The schema can also be used on the read-side:
schema '/sample/products.csv' with
Product : text
Color : text
Price : number
read '/sample/products.csv' as Products
show table "My Products" a1b3 with
Products.Product
Products.Color
Products.Price
In the above script, the read
statement also refers to the schema identified through its path. This allows, again, to omit the fields entirely.
Field documentation
The fields introduced by a schema can be documented. This documentation becomes available by hovering over the vectors in the scripts that use the schema.
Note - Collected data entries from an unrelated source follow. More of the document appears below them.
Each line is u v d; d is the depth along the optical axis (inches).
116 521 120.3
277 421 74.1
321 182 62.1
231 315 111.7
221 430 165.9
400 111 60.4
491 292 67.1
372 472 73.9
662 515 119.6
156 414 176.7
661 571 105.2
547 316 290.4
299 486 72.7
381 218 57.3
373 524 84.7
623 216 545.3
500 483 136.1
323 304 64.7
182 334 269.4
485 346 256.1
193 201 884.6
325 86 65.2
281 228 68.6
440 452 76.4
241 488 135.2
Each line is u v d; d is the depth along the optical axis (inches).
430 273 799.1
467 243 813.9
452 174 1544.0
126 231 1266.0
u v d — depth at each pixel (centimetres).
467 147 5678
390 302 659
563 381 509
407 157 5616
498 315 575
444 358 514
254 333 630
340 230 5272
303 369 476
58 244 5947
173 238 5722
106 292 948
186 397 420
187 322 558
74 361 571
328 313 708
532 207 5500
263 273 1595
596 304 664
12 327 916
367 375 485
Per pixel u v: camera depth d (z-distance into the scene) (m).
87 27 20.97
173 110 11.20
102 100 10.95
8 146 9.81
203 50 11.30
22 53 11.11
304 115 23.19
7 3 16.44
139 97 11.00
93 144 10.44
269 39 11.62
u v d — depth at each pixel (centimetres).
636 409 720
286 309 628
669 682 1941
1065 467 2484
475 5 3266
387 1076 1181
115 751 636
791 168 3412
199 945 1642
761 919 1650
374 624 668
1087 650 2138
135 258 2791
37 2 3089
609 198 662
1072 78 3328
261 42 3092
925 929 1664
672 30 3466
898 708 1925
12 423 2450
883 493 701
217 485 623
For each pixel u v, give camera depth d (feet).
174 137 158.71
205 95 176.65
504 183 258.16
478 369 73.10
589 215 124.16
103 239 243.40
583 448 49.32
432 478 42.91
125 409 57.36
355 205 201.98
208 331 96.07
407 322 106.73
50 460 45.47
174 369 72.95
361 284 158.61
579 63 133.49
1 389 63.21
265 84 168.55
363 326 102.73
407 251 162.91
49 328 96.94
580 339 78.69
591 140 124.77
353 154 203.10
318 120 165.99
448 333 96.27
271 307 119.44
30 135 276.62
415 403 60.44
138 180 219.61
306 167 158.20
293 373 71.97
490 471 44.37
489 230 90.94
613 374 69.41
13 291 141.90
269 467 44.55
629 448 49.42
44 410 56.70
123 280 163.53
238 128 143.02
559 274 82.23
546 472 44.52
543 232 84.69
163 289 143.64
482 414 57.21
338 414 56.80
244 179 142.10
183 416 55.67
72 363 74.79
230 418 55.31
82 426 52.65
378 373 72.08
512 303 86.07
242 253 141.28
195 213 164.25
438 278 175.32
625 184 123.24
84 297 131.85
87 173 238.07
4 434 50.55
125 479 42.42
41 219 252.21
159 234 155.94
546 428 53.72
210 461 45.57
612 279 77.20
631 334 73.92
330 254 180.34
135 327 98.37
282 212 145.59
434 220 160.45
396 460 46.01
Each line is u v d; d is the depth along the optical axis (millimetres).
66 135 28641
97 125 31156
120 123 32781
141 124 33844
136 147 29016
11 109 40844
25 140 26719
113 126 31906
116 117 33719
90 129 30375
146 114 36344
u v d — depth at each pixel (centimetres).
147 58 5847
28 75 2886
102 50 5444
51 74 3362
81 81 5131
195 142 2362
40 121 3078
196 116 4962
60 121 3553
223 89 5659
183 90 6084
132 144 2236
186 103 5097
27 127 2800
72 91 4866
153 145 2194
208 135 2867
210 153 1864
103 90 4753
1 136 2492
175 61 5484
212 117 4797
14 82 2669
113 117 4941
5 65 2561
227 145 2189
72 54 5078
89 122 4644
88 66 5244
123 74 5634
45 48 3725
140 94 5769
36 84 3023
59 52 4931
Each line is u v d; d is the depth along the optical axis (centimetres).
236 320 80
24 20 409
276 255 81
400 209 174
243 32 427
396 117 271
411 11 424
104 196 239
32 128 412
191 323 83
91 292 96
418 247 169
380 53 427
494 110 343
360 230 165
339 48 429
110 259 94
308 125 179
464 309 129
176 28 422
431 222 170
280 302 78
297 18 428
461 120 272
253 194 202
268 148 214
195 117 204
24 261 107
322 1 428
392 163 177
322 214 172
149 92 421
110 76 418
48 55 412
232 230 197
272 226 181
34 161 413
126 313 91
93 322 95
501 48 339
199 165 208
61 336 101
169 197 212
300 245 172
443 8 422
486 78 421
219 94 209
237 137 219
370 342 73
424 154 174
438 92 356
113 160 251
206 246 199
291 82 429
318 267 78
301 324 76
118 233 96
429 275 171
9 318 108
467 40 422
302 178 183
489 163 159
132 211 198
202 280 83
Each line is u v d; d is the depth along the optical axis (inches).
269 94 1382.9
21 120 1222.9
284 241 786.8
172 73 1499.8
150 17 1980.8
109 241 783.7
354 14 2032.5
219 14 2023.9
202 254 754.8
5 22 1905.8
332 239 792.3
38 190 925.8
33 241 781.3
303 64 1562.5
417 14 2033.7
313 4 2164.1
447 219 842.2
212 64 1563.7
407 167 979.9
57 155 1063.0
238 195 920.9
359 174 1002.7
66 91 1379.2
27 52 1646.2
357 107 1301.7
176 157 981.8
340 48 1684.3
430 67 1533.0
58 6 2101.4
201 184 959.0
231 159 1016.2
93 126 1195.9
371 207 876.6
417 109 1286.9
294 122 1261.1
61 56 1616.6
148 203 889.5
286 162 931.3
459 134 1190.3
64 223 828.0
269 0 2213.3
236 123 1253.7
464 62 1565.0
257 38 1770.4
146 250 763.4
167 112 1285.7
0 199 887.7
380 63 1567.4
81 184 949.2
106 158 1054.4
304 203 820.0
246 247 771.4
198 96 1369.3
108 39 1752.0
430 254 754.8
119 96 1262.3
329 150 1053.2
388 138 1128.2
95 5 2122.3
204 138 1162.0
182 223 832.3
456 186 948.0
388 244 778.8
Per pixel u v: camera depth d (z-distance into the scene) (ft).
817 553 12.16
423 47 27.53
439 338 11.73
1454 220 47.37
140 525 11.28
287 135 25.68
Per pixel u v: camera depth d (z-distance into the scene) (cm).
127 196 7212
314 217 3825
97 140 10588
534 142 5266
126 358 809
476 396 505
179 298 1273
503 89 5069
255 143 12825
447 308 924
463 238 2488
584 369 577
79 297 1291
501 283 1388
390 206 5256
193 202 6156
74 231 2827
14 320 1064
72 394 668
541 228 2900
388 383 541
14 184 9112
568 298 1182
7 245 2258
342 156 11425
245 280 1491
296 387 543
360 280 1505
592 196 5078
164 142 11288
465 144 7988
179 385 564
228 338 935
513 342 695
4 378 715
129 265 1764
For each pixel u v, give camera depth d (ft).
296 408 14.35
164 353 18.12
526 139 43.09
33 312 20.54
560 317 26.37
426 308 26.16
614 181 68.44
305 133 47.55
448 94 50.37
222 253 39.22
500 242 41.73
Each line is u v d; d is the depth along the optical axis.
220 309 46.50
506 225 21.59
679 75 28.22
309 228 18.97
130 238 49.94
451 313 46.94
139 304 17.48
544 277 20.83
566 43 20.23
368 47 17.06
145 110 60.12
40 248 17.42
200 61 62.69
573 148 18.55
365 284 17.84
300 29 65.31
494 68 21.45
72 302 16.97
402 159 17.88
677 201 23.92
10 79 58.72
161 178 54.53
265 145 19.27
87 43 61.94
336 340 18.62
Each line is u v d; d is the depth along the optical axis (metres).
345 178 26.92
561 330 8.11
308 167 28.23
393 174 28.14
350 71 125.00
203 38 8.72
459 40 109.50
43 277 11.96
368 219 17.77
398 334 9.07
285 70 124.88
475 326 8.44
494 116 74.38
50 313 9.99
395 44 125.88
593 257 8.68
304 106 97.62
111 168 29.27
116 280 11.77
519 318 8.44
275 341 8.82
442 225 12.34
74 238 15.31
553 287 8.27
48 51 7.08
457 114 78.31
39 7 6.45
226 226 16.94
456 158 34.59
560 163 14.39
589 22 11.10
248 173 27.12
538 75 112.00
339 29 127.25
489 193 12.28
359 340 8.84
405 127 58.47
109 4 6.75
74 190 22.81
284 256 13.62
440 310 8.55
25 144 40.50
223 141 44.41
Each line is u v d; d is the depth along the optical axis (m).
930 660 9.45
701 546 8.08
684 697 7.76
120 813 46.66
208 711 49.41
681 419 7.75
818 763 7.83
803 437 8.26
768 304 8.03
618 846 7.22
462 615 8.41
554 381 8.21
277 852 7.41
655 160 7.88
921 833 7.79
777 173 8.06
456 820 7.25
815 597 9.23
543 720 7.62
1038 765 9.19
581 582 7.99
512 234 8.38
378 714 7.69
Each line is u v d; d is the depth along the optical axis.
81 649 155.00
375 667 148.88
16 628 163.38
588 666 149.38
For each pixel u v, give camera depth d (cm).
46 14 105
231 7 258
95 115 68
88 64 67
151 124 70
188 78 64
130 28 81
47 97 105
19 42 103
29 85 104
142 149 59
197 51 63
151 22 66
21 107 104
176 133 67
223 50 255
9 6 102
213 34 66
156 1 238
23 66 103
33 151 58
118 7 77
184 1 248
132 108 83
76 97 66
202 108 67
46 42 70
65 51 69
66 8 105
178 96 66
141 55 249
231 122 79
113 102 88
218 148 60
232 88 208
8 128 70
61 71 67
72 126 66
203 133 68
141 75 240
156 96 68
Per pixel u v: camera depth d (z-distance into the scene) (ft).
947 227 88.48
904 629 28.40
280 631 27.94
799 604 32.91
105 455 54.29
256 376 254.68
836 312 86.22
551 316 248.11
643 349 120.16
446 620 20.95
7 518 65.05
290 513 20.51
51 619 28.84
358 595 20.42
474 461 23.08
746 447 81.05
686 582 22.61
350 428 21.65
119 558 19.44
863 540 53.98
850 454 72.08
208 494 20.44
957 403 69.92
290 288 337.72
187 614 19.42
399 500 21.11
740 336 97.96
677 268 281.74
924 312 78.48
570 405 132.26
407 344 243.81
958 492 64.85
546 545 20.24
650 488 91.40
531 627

schema '/sample/products.csv' with
/// The product identifier.
Product : text
/// The 3-letter color code.
Color : text
// The VAT-included unit price.
Price : number
In the above script, the comments introduced by ///
are situated above the line that contains the field declaration that each comment is referring to.
Field renaming
Field’s names, as found in files, may not be compatible with Envision’s variable names. For example, the name may include a whitespace. Envision provides a mechanism to rename a field.
schema '/sample/products.csv' with
Product : text
Color : text
Price : number
VAT : number = read("value added tax") // renaming the field
table Products = with
[| as Product, as Color, as Price, as VAT |]
[| "shirt", "white,grey", 10.50, 0.2 |]
[| "pants", "blue", 15.00, 0.2 |]
[| "hat", "red", 5.25, 0.2 |]
write Products as '/sample/products.csv'
In the above script, the VAT
field is introduced with an assignment read("value added tax")
that renames the field originally named value added tax
as VAT
. Thus, the CSV file produced through the write
statement below contains a fourth column named value added tax
.
A file written with a schema can be read with the same schema.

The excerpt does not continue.